Proprio come un cane randagio che dopo aver abbaiato contro il vento se ne scappa con la coda tra le gambe, sperando di trovare qualcosa di buono nel suo percorso. L’esempio, lo riconosco è inglorioso, essere simile ad un cane randagio che vaga nel suo paese e che quel paese mantiene attraverso i dolorosi esborsi cui è sottoposto: tassazione sui consumi tra le più care al mondo, gabelle di tutti i tipi, tariffe su beni una volta gestiti dallo stato tra le più care al mondo: autostrade, telefonia, energia… Negli anni 70 essere italiano era da considerarsi un privilegio, rispetto a un cittadino medio mondiale, oggi, a distanza di decenni, molte cose sono cambiate e la stessa affermazione è di molto ridimensionata: il reddito pro capite dei sudcoreani, giusto per fare un paragone, è preferibile al nostro, come pure quello degli spagnoli o addirittura dei maltesi. (rif. 7) per contro l’uno per cento della popolazione italiana è in rapporto molto più ricco se comparato con le fasce più deboli rispetto agli anni '70. Qualcosa sicuramente è cambiato, non credo per caso. La sensazione che chi aveva dei progetti in mente da realizzare l’abbia fatto nel suo interesse (contro il nostro), sfruttando situazioni di confusione è in me ben radicata, forse proprio perchè da calciatore, facevo lo stesso. Ecco, mentre da calciatore ero io che mettevo la palla nel sacco, oggi, nel sacco ci sono finito io. Io e milioni di altri miei concittadini.

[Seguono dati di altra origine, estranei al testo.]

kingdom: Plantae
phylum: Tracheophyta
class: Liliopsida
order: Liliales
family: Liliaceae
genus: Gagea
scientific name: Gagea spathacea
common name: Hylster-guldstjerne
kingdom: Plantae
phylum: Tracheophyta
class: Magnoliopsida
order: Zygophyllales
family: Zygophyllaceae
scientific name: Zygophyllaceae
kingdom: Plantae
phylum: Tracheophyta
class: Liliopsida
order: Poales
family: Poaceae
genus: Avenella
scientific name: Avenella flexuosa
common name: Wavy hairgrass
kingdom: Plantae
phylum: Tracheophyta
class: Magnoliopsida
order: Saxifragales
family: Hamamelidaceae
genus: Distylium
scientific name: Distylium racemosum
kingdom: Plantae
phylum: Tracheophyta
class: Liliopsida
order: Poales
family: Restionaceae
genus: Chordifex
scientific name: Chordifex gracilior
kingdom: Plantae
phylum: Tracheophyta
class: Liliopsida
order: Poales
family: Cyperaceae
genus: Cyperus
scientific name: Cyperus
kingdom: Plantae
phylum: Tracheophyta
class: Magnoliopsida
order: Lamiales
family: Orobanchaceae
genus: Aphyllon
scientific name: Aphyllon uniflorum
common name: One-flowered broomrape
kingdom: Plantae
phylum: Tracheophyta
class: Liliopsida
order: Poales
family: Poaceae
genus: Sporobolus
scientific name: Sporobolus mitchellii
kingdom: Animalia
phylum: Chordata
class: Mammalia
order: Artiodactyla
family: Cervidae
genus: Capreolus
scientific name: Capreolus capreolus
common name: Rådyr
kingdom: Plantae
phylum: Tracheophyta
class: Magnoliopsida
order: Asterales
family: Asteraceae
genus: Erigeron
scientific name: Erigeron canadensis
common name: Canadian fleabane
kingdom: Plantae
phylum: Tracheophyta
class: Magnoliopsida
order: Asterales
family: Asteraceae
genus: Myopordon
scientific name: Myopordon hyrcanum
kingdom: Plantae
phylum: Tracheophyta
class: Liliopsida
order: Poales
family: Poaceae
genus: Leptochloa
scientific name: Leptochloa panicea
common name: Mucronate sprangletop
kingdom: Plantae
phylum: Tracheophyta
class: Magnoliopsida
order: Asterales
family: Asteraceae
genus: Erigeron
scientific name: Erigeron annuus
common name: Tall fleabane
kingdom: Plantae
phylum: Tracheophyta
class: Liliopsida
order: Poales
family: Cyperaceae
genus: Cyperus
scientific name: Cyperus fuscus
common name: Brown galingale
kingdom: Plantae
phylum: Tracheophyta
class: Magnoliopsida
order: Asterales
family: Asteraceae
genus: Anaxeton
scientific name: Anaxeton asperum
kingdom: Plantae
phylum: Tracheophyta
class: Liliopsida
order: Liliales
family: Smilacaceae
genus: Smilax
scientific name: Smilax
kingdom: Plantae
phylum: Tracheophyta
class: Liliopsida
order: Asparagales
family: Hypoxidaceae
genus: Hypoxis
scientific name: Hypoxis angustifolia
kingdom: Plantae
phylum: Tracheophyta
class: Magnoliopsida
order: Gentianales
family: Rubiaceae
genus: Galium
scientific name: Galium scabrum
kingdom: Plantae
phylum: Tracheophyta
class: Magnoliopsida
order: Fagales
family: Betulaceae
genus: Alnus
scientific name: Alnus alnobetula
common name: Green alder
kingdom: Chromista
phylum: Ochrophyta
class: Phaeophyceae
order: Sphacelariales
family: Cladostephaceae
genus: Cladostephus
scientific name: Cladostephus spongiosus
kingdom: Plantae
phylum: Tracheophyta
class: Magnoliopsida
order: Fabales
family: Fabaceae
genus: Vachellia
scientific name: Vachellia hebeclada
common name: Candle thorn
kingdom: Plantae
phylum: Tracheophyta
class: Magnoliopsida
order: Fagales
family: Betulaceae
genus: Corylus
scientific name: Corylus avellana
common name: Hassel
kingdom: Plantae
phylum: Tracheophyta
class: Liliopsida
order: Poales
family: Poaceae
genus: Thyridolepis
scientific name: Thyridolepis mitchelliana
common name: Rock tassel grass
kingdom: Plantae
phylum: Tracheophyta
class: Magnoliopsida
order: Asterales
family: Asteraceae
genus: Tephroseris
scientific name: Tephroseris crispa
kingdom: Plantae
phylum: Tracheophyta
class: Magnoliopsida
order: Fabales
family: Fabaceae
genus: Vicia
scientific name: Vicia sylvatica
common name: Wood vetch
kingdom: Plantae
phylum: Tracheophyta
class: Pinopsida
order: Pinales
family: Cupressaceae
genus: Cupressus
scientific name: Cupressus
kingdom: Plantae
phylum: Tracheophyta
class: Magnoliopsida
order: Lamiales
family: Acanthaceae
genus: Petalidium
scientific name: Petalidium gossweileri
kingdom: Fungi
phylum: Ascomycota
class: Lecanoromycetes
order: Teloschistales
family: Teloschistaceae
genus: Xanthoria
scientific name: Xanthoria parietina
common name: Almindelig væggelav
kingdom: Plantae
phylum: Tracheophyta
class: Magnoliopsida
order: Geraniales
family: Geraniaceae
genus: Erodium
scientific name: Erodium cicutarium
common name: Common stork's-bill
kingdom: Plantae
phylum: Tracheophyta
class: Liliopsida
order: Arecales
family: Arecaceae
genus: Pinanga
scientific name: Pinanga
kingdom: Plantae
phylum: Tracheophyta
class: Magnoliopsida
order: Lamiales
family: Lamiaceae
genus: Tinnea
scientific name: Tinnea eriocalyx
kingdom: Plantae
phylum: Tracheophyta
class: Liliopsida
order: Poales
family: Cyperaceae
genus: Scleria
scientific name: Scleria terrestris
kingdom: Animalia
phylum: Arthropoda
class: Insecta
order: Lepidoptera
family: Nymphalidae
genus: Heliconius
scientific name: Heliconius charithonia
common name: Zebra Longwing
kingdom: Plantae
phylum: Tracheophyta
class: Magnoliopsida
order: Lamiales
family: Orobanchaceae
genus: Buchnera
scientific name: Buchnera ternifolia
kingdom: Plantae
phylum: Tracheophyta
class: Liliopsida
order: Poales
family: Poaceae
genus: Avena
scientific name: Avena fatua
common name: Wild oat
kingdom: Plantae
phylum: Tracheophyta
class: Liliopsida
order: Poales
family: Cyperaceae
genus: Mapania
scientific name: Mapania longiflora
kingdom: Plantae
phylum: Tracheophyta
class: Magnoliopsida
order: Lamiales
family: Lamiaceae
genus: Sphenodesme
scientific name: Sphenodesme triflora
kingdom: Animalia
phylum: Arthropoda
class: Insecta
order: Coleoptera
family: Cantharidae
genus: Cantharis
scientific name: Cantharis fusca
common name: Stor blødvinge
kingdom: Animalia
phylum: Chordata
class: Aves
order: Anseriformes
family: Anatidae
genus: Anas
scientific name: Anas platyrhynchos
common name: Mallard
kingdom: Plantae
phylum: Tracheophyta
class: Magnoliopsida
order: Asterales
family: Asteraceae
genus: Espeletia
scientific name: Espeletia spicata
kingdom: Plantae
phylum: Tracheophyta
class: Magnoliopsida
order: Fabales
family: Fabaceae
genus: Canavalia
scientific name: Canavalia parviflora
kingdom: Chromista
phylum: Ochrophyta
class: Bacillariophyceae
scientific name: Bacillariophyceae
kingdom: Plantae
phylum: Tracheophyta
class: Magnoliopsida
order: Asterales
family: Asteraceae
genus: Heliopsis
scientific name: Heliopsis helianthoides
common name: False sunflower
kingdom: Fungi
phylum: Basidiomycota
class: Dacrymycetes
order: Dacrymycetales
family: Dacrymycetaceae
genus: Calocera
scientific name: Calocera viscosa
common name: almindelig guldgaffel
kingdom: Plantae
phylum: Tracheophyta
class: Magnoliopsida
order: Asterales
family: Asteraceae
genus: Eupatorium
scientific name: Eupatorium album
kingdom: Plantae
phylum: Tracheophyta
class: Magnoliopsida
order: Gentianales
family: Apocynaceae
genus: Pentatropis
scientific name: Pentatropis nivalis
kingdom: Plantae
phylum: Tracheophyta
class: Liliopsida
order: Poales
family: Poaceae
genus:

Mirco Venzo, Treviso 13/07/2020 #qzone.it

Rif. 1 http://www.qzone.it/index.php/q-t...
Rif. 2 https://it.wikipedia.org/wiki/P2
Rif. 3 https://it.wikipedia.org/wiki/Pian...
Rif. 4 http://www.elzeviro.eu/affari-di-...
Rif. 5 http://www.qzone.it/index.php/...
Rif. 6 https://www.agi.it/politica/news/...
Rif. 7 https://it.wikipedia.org/wiki/Stati_per_PIL_(PPA)_pro_capite

(°) La Morgan Stanley non va confusa con la J.P. Morgan, anche se le due unità erano unite. Caso vuole che la seconda (quella dove Colao non lavorò), un memorandum ce l'avesse, il famoso "Aggiustamenti nell'area euro" dove l'idea che la gente (i lavoratori) protestasse era malvista (vedi riferimento sottostante) e a detta dell'opinionista sotto riportato fu proprio questo memorandum una delle ragioni a spingere Renzi al famoso referendum costituzionale bocciato dagli italiani. Della serie che queste lobby influenzino l'azione dei politici, non è solo una mia opinione.